Large Dimensional Factor Analysis with Missing Data

Back from the very strong Stevanovich meeting.  Program and abstracts here.  One among many  highlights was:

Large  Dimensional  Factor Analysis  with  Missing Data
Presented by Serena Ng, (Columbia, Dept. of Economics)

Abstract:
This paper introduces two factor-based imputation procedures that will fill
missing values with consistent estimates of the common component. The
first method is applicable when the missing data are bunched. The second
method is appropriate when the data are missing in a staggered or
disorganized manner. Under the strong factor assumption, it is shown that
the low rank component can be consistently estimated but there will be at
least four convergence rates, and for some entries, re-estimation can
accelerate convergence. We provide a complete characterization of the
sampling error without requiring regularization or imposing the missing at
random assumption as in the machine learning literature. The
methodology can be used in a wide range of applications, including
estimation of covariances and counterfactuals.

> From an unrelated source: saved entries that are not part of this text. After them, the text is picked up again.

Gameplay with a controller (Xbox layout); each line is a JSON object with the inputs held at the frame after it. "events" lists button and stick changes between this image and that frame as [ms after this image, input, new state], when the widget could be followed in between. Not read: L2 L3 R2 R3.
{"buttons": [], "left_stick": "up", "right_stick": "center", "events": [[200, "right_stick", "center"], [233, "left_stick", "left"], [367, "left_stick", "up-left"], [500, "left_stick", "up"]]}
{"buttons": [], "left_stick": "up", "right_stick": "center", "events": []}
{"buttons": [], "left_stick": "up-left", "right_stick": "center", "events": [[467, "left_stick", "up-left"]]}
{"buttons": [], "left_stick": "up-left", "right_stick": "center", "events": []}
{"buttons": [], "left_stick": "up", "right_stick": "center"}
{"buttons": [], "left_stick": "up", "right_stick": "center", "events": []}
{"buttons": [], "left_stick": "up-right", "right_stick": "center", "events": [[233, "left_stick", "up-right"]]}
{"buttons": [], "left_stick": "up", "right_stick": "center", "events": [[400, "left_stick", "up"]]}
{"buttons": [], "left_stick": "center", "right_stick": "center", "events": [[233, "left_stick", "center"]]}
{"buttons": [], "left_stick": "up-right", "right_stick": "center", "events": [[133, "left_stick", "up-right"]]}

This paper just blew me away.  Re-arrange the X columns to get all the "complete cases across people" (tall block) in the leftmost columns, and re-arrange the X rows to get all the "complete cases across variables" (wide block) in the topmost rows.  The intersection is the "balanced" block in the upper left.  Then iterate on the tall and wide blocks to impute the missing data in the bottom right "missing data" block. The key figure that illustrates the procedure provided a real "eureka moment" for me.  Plus they have a full asymptotic theory as opposed to just worst-case bounds.

Kudos!

I'm not sure whether the paper is circulating yet, and Serena's web site vanished recently (not her fault -- evidently Google made a massive error), but you'll soon be able to get the paper one way or another.